> What is being asked
Please keep to the lines below from the one with "left front paw: (424, 520)" through the one with "left back paw: (250, 523)", and restate them word for word, ends included.

Records from a collection
+ + + + + + +

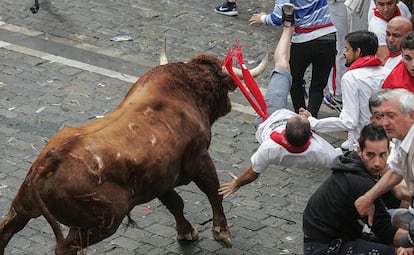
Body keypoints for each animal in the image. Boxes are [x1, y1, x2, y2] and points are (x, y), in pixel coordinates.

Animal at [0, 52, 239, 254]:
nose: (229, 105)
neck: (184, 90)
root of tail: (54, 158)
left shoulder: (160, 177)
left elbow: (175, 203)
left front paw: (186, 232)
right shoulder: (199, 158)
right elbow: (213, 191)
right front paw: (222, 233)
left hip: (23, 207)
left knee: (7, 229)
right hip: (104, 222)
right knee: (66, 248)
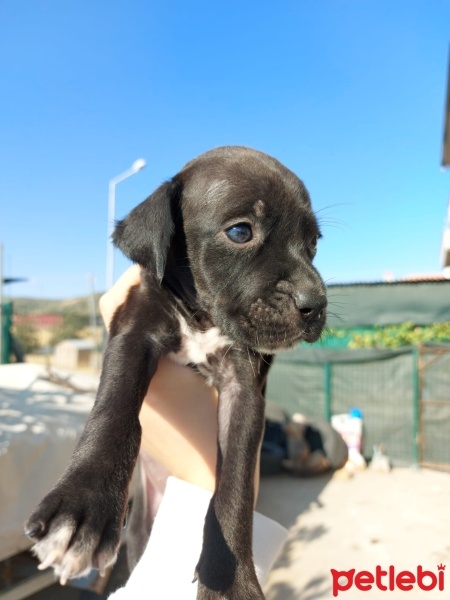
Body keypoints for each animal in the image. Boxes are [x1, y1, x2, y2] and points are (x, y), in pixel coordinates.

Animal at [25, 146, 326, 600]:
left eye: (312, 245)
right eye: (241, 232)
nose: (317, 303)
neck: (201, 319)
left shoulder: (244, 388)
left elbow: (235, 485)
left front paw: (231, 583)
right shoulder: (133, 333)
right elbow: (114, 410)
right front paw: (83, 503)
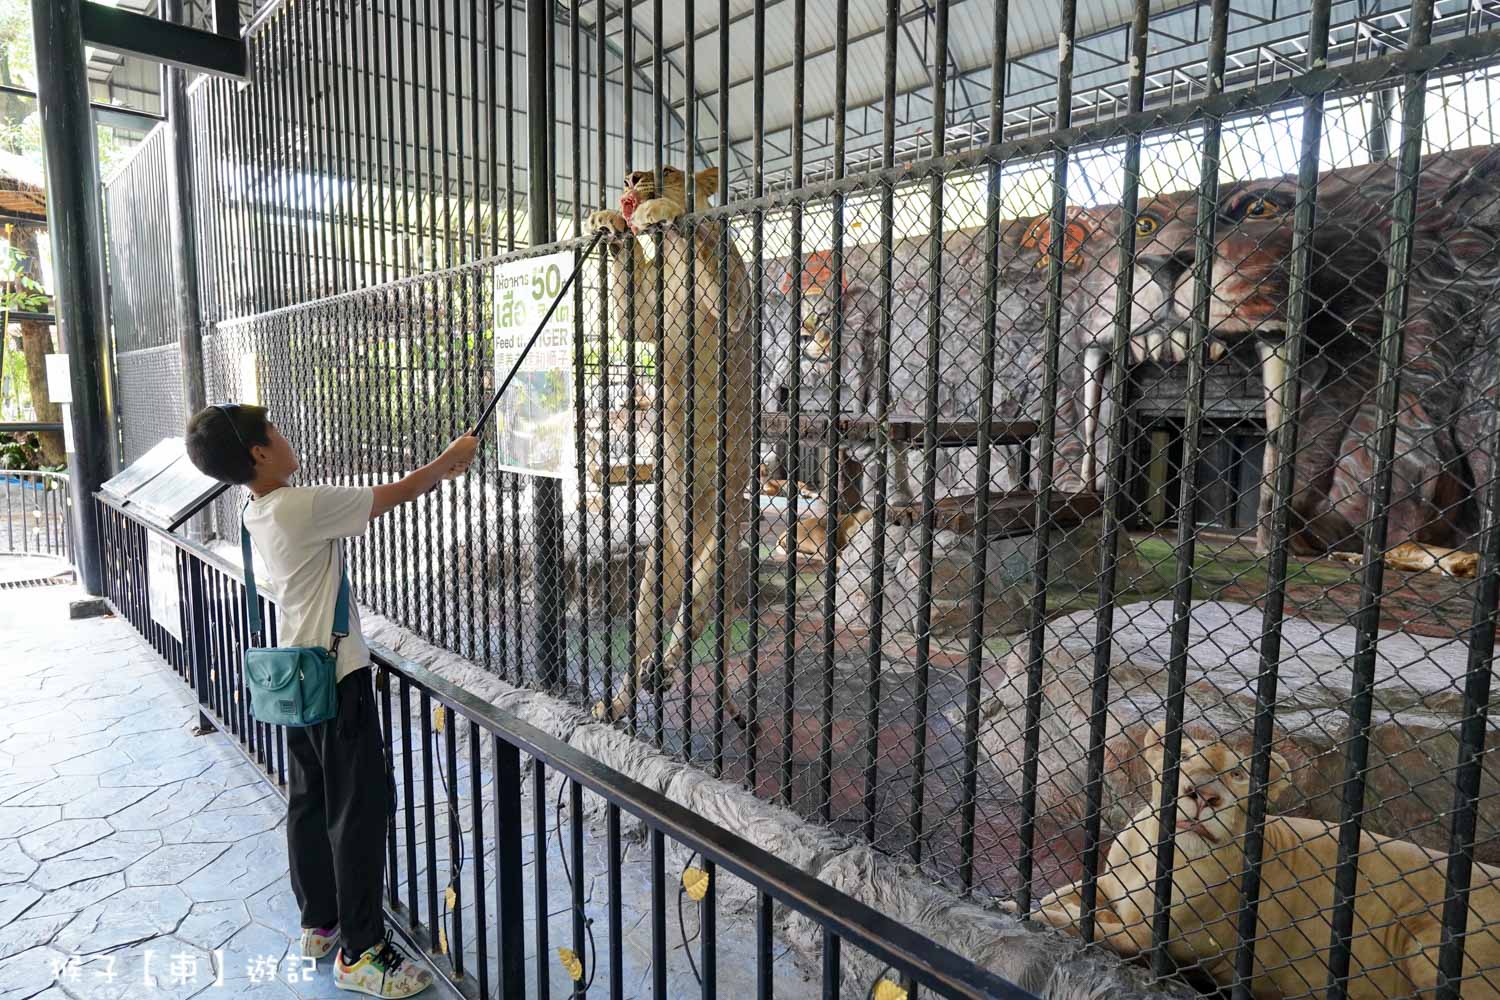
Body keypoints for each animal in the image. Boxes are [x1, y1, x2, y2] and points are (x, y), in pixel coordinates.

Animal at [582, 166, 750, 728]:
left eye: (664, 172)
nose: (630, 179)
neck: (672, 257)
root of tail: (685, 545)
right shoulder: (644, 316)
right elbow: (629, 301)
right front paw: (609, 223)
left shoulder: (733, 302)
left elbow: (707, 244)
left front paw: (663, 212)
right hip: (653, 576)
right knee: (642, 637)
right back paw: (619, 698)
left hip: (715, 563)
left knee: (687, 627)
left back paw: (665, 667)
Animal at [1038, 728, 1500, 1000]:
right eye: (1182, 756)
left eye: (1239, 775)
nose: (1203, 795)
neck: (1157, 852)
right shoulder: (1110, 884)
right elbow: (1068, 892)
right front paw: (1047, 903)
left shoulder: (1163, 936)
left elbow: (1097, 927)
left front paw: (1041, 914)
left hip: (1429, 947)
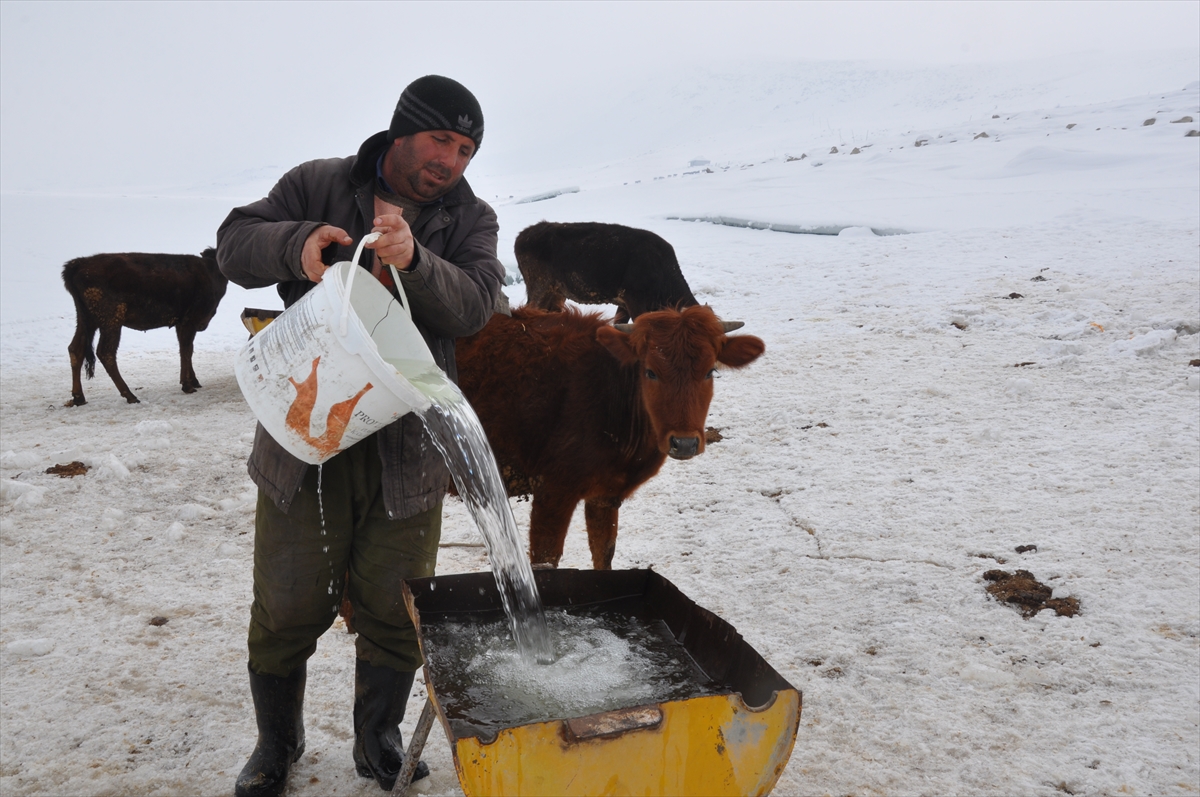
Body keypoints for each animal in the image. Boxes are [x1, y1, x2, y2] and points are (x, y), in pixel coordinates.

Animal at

+ + + + + + +

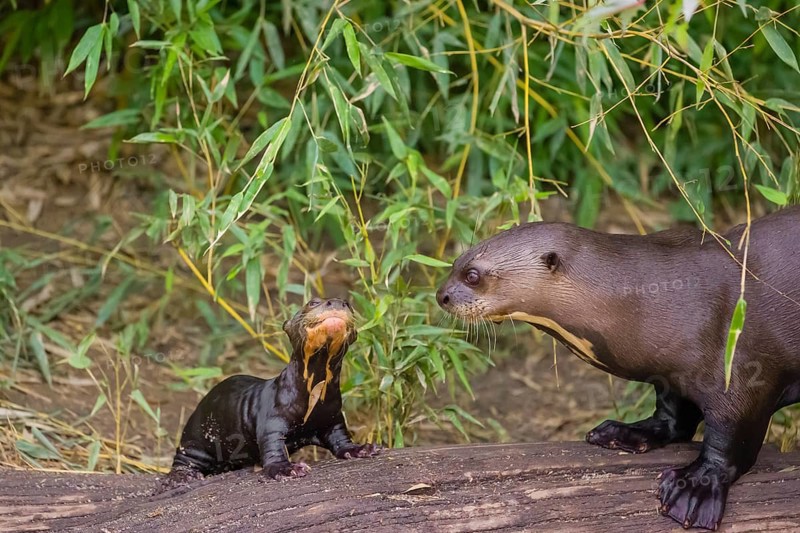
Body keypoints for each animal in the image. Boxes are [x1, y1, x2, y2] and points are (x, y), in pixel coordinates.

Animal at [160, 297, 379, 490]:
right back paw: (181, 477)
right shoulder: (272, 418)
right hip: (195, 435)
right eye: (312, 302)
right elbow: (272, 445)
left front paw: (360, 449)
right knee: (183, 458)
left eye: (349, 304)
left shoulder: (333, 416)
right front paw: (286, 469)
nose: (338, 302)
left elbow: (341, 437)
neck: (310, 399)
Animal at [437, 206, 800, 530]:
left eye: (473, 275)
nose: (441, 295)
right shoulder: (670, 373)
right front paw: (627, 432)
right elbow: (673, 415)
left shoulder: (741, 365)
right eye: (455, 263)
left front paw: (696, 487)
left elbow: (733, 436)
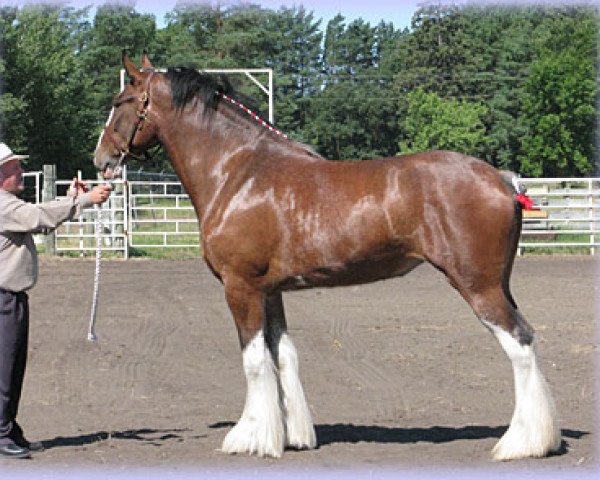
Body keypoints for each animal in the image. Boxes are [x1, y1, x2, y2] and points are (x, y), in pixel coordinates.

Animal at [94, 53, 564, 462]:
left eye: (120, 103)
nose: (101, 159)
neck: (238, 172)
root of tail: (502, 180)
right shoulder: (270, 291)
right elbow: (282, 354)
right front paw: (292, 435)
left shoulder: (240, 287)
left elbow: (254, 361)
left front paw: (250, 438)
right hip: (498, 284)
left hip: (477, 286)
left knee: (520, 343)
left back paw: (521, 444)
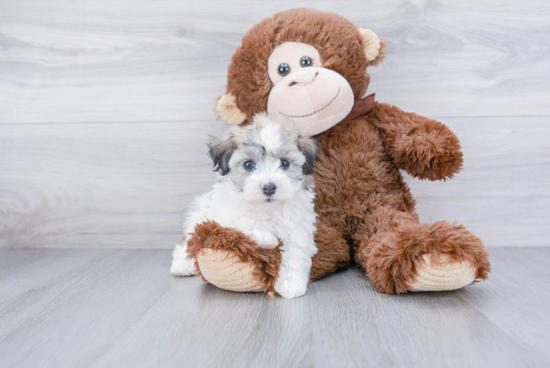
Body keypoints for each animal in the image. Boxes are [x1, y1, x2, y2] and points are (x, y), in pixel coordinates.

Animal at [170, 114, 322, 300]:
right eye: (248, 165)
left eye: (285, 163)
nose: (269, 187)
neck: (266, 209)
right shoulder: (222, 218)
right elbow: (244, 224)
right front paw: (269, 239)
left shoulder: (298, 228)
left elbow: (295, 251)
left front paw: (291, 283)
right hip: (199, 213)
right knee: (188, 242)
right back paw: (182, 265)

+ + + + + + +

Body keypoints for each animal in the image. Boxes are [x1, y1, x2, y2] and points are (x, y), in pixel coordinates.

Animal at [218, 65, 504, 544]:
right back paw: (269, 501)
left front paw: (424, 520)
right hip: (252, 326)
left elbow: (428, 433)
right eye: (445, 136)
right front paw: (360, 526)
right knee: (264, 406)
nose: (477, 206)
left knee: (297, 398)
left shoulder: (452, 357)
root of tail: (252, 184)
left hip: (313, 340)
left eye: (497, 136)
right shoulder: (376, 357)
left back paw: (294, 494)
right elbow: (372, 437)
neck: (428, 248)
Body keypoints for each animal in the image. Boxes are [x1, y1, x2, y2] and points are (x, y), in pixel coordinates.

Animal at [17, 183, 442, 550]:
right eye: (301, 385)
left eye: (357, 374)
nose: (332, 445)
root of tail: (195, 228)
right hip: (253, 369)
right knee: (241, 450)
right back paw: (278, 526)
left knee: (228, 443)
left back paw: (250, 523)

+ + + + + + +

> Answer to this task
left front paw: (424, 520)
right hip: (252, 326)
left elbow: (428, 433)
right eye: (445, 136)
right front paw: (360, 526)
right knee: (264, 406)
nose: (477, 206)
left knee: (297, 398)
left shoulder: (452, 357)
root of tail: (252, 184)
left hip: (313, 340)
left eye: (497, 136)
right shoulder: (376, 357)
left back paw: (294, 494)
right elbow: (372, 437)
neck: (428, 248)
Body keypoints for each animal in the image. Boxes are [x1, y1, x2, y2] and points are (x, y), in pixel coordinates.

Animal at [17, 183, 442, 550]:
right eye: (301, 385)
left eye: (357, 374)
nose: (332, 445)
root of tail: (195, 228)
right hip: (253, 369)
right knee: (241, 450)
right back paw: (278, 526)
left knee: (228, 443)
left back paw: (250, 523)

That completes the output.